__Passage provided__

_ _ _ _ _ _ _

[Patchew-devel] [PATCH 1/2] use postgresql full text search

Fam Zheng famz at redhat.com
Tue Nov 20 01:45:55 UTC 2018


On Mon, 11/19 14:42, Paolo Bonzini wrote:
> Signed-off-by: Paolo Bonzini <pbonzini at redhat.com>
> ---
>  api/migrations/0040_postgres_fts.py | 26 +++++++++++++++++++++++++
>  api/migrations/__init__.py          | 15 +++++++++++++++
>  api/search.py                       | 30 +++++++++++++++++++++--------
>  patchew/settings.py                 |  3 +++
>  4 files changed, 66 insertions(+), 8 deletions(-)
>  create mode 100644 api/migrations/0040_postgres_fts.py
> 
> diff --git a/api/migrations/0040_postgres_fts.py b/api/migrations/0040_postgres_fts.py
> new file mode 100644
> index 0000000..8d8ab95
> --- /dev/null
> +++ b/api/migrations/0040_postgres_fts.py
> @@ -0,0 +1,25 @@
> +# -*- coding: utf-8 -*-
> +from __future__ import unicode_literals
> +
> +from django.db import migrations, models
> +import django.db.models.deletion
> +from django.contrib.postgres.operations import TrigramExtension
> +
> +from api.migrations import PostgresOnlyMigration
> +
> +
> +class Migration(PostgresOnlyMigration):
> +
> +    dependencies = [
> +        ('api', '0039_fix_project_attr_help_texts'),
> +    ]
> +
> +    operations = [
> +        TrigramExtension(),
> +        migrations.RunSQL("create index api_message_subject_gin on api_message using gin(to_tsvector('english', subject::text));",
> +                          "drop index api_message_subject_gin"),
> +        migrations.RunSQL("create index api_message_sender_gin on api_message using gin(upper(sender) gin_trgm_ops);",
> +                          "drop index api_message_sender_gin"),
> +        migrations.RunSQL("create index api_message_recipients_gin on api_message using gin(upper(recipients) gin_trgm_ops);",
> +                          "drop index api_message_recipients_gin"),
> +    ]
> diff --git a/api/migrations/__init__.py b/api/migrations/__init__.py
> index 510b26a..a273050 100644
> --- a/api/migrations/__init__.py
> +++ b/api/migrations/__init__.py
> @@ -8,6 +8,7 @@
>  # This work is licensed under the MIT License.  Please see the LICENSE file or
>  # http://opensource.org/licenses/MIT.

_ _ _ _ _ _ _

__Dataset extract__

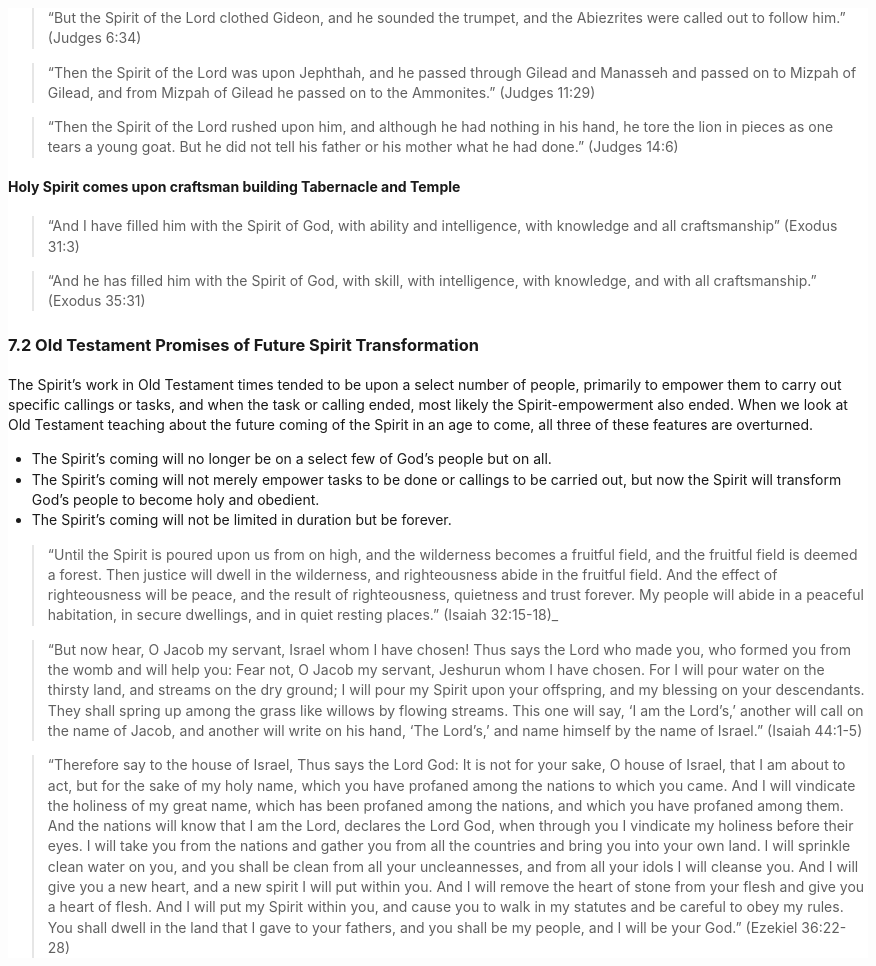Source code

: > “But the Spirit of the Lord clothed Gideon, and he sounded the trumpet, and the Abiezrites were called out to follow him.” (Judges 6:34)

> “Then the Spirit of the Lord was upon Jephthah, and he passed through Gilead and Manasseh and passed on to Mizpah of Gilead, and from Mizpah of Gilead he passed on to the Ammonites.” (Judges 11:29)

> “Then the Spirit of the Lord rushed upon him, and although he had nothing in his hand, he tore the lion in pieces as one tears a young goat. But he did not tell his father or his mother what he had done.” (Judges 14:6)

#### Holy Spirit comes upon craftsman building Tabernacle and Temple

> “And I have filled him with the Spirit of God, with ability and intelligence, with knowledge and all craftsmanship” (Exodus 31:3)

> “And he has filled him with the Spirit of God, with skill, with intelligence, with knowledge, and with all craftsmanship.” (Exodus 35:31)

### 7.2 Old Testament Promises of Future Spirit Transformation

The Spirit’s work in Old Testament times tended to be upon a select number of people, primarily to empower them to carry out specific callings or tasks, and when the task or calling ended, most likely the Spirit-empowerment also ended. When we look at Old Testament teaching about the future coming of the Spirit in an age to come, all three of these features are overturned. 

- The Spirit’s coming will no longer be on a select few of God’s people but on all. 
- The Spirit’s coming will not merely empower tasks to be done or callings to be carried out, but now the Spirit will transform God’s people to become holy and obedient. 
- The Spirit’s coming will not be limited in duration but be forever.

> “Until the Spirit is poured upon us from on high, and the wilderness becomes a fruitful field, and the fruitful field is deemed a forest. Then justice will dwell in the wilderness, and righteousness abide in the fruitful field. And the effect of righteousness will be peace, and the result of righteousness, quietness and trust forever. My people will abide in a peaceful habitation, in secure dwellings, and in quiet resting places.” (Isaiah 32:15-18)_

> “But now hear, O Jacob my servant, Israel whom I have chosen! Thus says the Lord who made you, who formed you from the womb and will help you: Fear not, O Jacob my servant, Jeshurun whom I have chosen. For I will pour water on the thirsty land, and streams on the dry ground; I will pour my Spirit upon your offspring, and my blessing on your descendants. They shall spring up among the grass like willows by flowing streams. This one will say, ‘I am the Lord’s,’ another will call on the name of Jacob, and another will write on his hand, ‘The Lord’s,’ and name himself by the name of Israel.” (Isaiah 44:1-5)

> “Therefore say to the house of Israel, Thus says the Lord God: It is not for your sake, O house of Israel, that I am about to act, but for the sake of my holy name, which you have profaned among the nations to which you came. And I will vindicate the holiness of my great name, which has been profaned among the nations, and which you have profaned among them. And the nations will know that I am the Lord, declares the Lord God, when through you I vindicate my holiness before their eyes. I will take you from the nations and gather you from all the countries and bring you into your own land. I will sprinkle clean water on you, and you shall be clean from all your uncleannesses, and from all your idols I will cleanse you. And I will give you a new heart, and a new spirit I will put within you. And I will remove the heart of stone from your flesh and give you a heart of flesh. And I will put my Spirit within you, and cause you to walk in my statutes and be careful to obey my rules. You shall dwell in the land that I gave to your fathers, and you shall be my people, and I will be your God.” (Ezekiel 36:22-28)
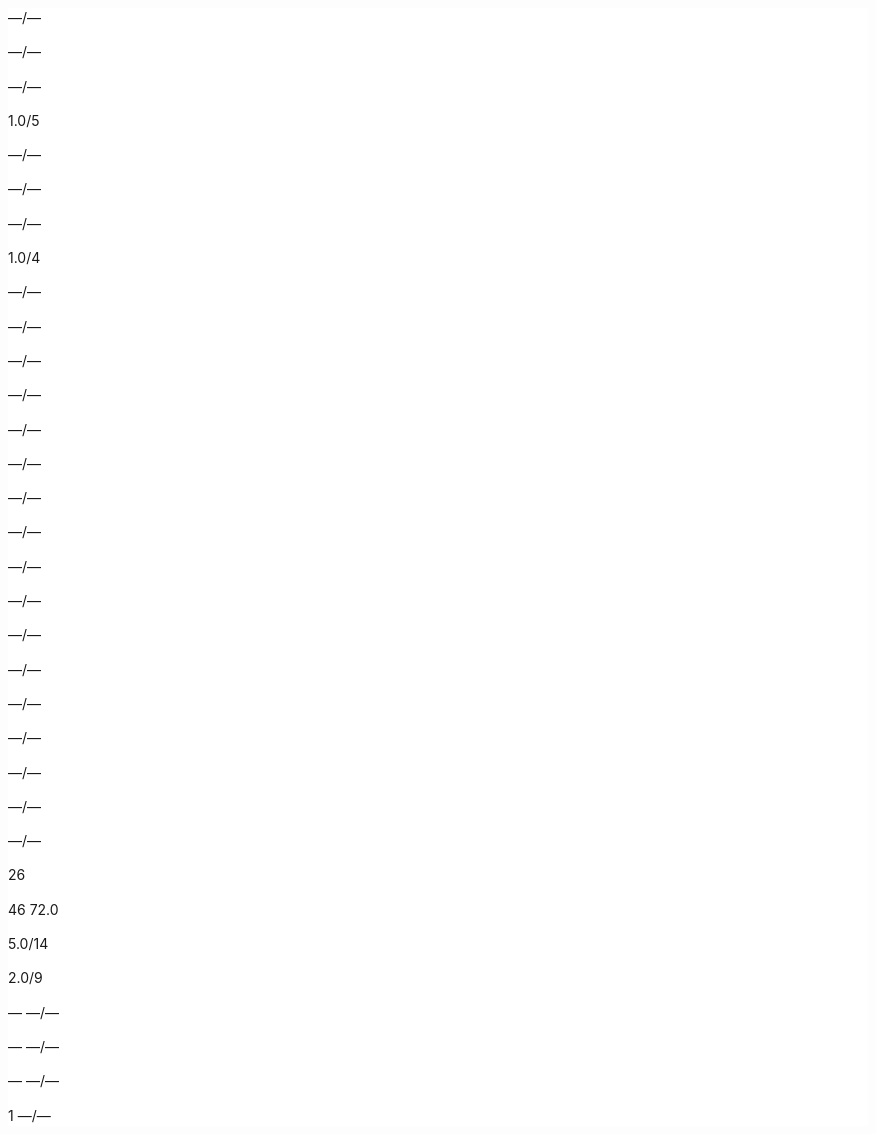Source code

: —/—

—/—

—/—

1.0/5

—/—

—/—

—/—

1.0/4

—/—

—/—

—/—

—/—

—/—

—/—

—/—

—/—

—/—

—/—

—/—

—/—

—/—

—/—

—/—

—/—

—/—

26

46 72.0

5.0/14

2.0/9

— —/—

— —/—

— —/—

1 —/—
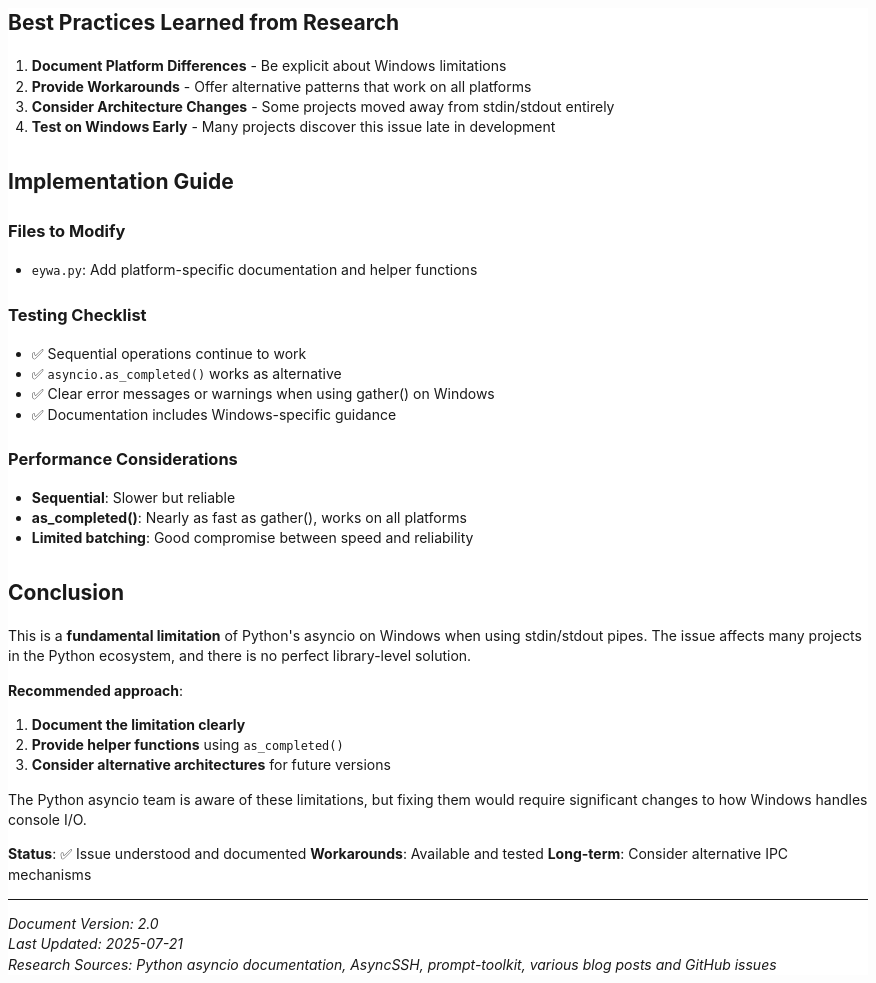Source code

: ## Best Practices Learned from Research

1. **Document Platform Differences** - Be explicit about Windows limitations
2. **Provide Workarounds** - Offer alternative patterns that work on all platforms
3. **Consider Architecture Changes** - Some projects moved away from stdin/stdout entirely
4. **Test on Windows Early** - Many projects discover this issue late in development

## Implementation Guide

### Files to Modify
- `eywa.py`: Add platform-specific documentation and helper functions

### Testing Checklist
- ✅ Sequential operations continue to work
- ✅ `asyncio.as_completed()` works as alternative
- ✅ Clear error messages or warnings when using gather() on Windows
- ✅ Documentation includes Windows-specific guidance

### Performance Considerations
- **Sequential**: Slower but reliable
- **as_completed()**: Nearly as fast as gather(), works on all platforms
- **Limited batching**: Good compromise between speed and reliability

## Conclusion

This is a **fundamental limitation** of Python's asyncio on Windows when using stdin/stdout pipes. The issue affects many projects in the Python ecosystem, and there is no perfect library-level solution.

**Recommended approach**:
1. **Document the limitation clearly**
2. **Provide helper functions** using `as_completed()`
3. **Consider alternative architectures** for future versions

The Python asyncio team is aware of these limitations, but fixing them would require significant changes to how Windows handles console I/O.

**Status**: ✅ Issue understood and documented
**Workarounds**: Available and tested
**Long-term**: Consider alternative IPC mechanisms

---

*Document Version: 2.0*  
*Last Updated: 2025-07-21*  
*Research Sources: Python asyncio documentation, AsyncSSH, prompt-toolkit, various blog posts and GitHub issues*
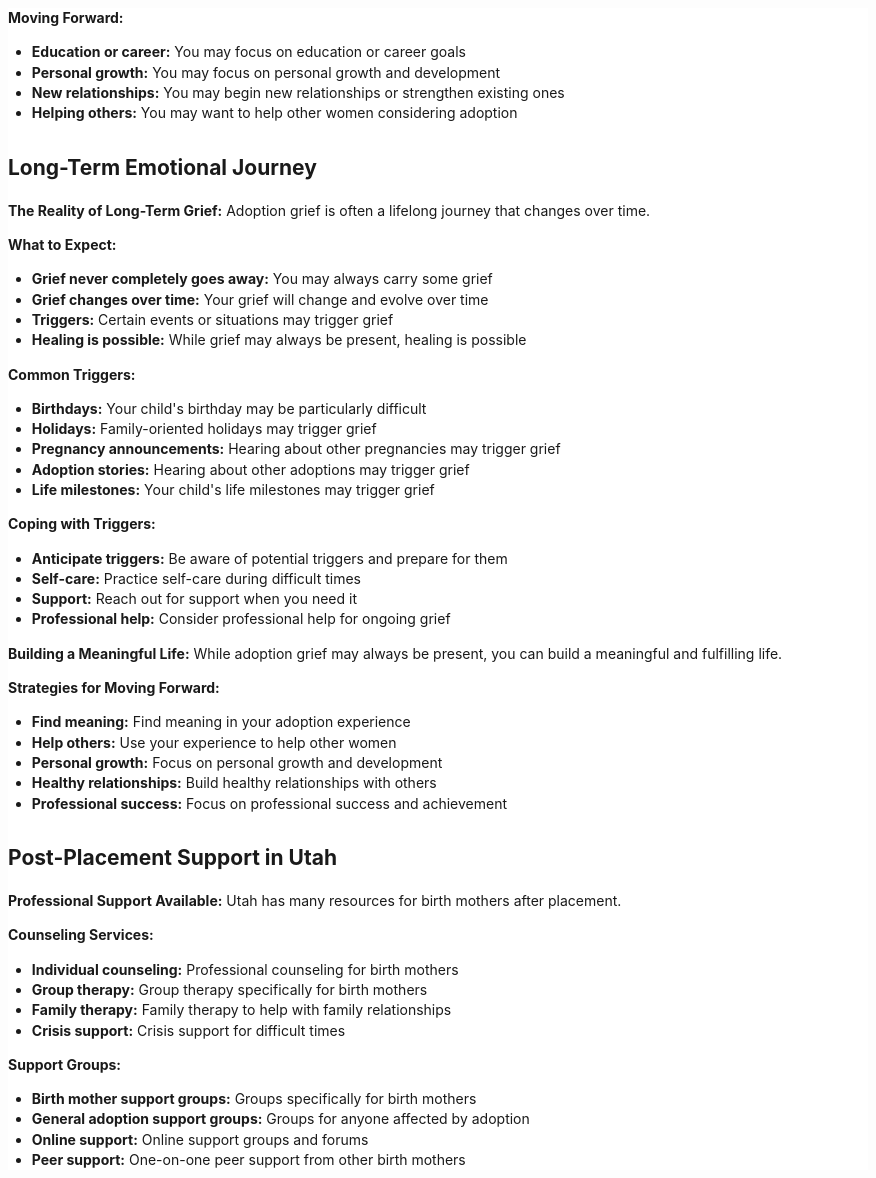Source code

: **Moving Forward:**
- **Education or career:** You may focus on education or career goals
- **Personal growth:** You may focus on personal growth and development
- **New relationships:** You may begin new relationships or strengthen existing ones
- **Helping others:** You may want to help other women considering adoption

## Long-Term Emotional Journey

**The Reality of Long-Term Grief:**
Adoption grief is often a lifelong journey that changes over time.

**What to Expect:**
- **Grief never completely goes away:** You may always carry some grief
- **Grief changes over time:** Your grief will change and evolve over time
- **Triggers:** Certain events or situations may trigger grief
- **Healing is possible:** While grief may always be present, healing is possible

**Common Triggers:**
- **Birthdays:** Your child's birthday may be particularly difficult
- **Holidays:** Family-oriented holidays may trigger grief
- **Pregnancy announcements:** Hearing about other pregnancies may trigger grief
- **Adoption stories:** Hearing about other adoptions may trigger grief
- **Life milestones:** Your child's life milestones may trigger grief

**Coping with Triggers:**
- **Anticipate triggers:** Be aware of potential triggers and prepare for them
- **Self-care:** Practice self-care during difficult times
- **Support:** Reach out for support when you need it
- **Professional help:** Consider professional help for ongoing grief

**Building a Meaningful Life:**
While adoption grief may always be present, you can build a meaningful and fulfilling life.

**Strategies for Moving Forward:**
- **Find meaning:** Find meaning in your adoption experience
- **Help others:** Use your experience to help other women
- **Personal growth:** Focus on personal growth and development
- **Healthy relationships:** Build healthy relationships with others
- **Professional success:** Focus on professional success and achievement

## Post-Placement Support in Utah

**Professional Support Available:**
Utah has many resources for birth mothers after placement.

**Counseling Services:**
- **Individual counseling:** Professional counseling for birth mothers
- **Group therapy:** Group therapy specifically for birth mothers
- **Family therapy:** Family therapy to help with family relationships
- **Crisis support:** Crisis support for difficult times

**Support Groups:**
- **Birth mother support groups:** Groups specifically for birth mothers
- **General adoption support groups:** Groups for anyone affected by adoption
- **Online support:** Online support groups and forums
- **Peer support:** One-on-one peer support from other birth mothers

_ _ _ _ _ _ _

__Task details__
Carry on the patch email about PostgreSQL full text search from the point where it stops.

__Expected output__
>  
> +from django.db import migrations
>  
>  import json
>  from api import blobs
> @@ -48,3 +49,17 @@ def set_property(model, name, value, **kwargs):
>      if hasattr(mp, 'blob'):
>          mp.blob = False
>      mp.save()
> +
> +
> +class PostgresOnlyMigration(migrations.Migration):
> +    def apply(self, project_state, schema_editor, collect_sql=False):
> +        if schema_editor.connection.vendor == "postgresql":
> +            return super().apply(project_state, schema_editor, collect_sql=collect_sql)
> +        else:
> +            return project_state
> +
> +    def unapply(self, project_state, schema_editor, collect_sql=False):
> +        if schema_editor.connection.vendor == "postgresql":
> +            return super().unapply(project_state, schema_editor, collect_sql=collect_sql)
> +        else:
> +            return project_state
> diff --git a/api/search.py b/api/search.py
> index 9b41641..488afa1 100644
> --- a/api/search.py
> +++ b/api/search.py
> @@ -10,9 +10,12 @@
>  
>  from .models import Message, MessageProperty, MessageResult, Result, Review
>  from functools import reduce
> +
> +from django.db import connection
>  from django.db.models import Q
>  
> -from django.db.models import Lookup
> +from django.contrib.postgres.search import SearchQuery, SearchVector
> +from django.db.models import Lookup, lookups
>  from django.db.models.fields import Field
>  
>  
> @@ -215,14 +218,15 @@ Search text keyword in the email message. Example:
>              q = Q(date__lte=p)
>          return q
>  
> -    def _make_filter_keywords(self, t):
> +    def _add_to_keywords(self, t):
>          self._last_keywords.append(t)
> -        return Q(subject__icontains=t)
> +        return Q()

Maybe we should simply return None and change all the callers?
>  
>      def _make_filter_is(self, cond):
>          if cond == "complete":
>              return Q(is_complete=True)
>          elif cond == "pull":
> +            self._add_to_keywords('PULL')
>              return Q(subject__contains='[PULL') | Q(subject__contains='[GIT PULL')

Why not call self._add_to_keywords three times like this:

    for kw in ['PULL', '[PULL', '[GIT PULL']:
        self._add_to_keywords(kw)

?

>          elif cond == "reviewed":
>              return self._make_filter_subquery(MessageProperty, Q(name="reviewed", value=True))
> @@ -263,16 +267,16 @@ Search text keyword in the email message. Example:
>              return Q(recipients__icontains=cond)
>          elif term.startswith("subject:"):
>              cond = term[term.find(":") + 1:]
> -            return Q(subject__icontains=cond)
> +            return self._add_to_keywords(cond)
>          elif term.startswith("id:"):
>              cond = term[term.find(":") + 1:]
>              if cond[0] == "<" and cond[-1] == ">":
>                  cond = cond[1:-1]
>              return Q(message_id=cond)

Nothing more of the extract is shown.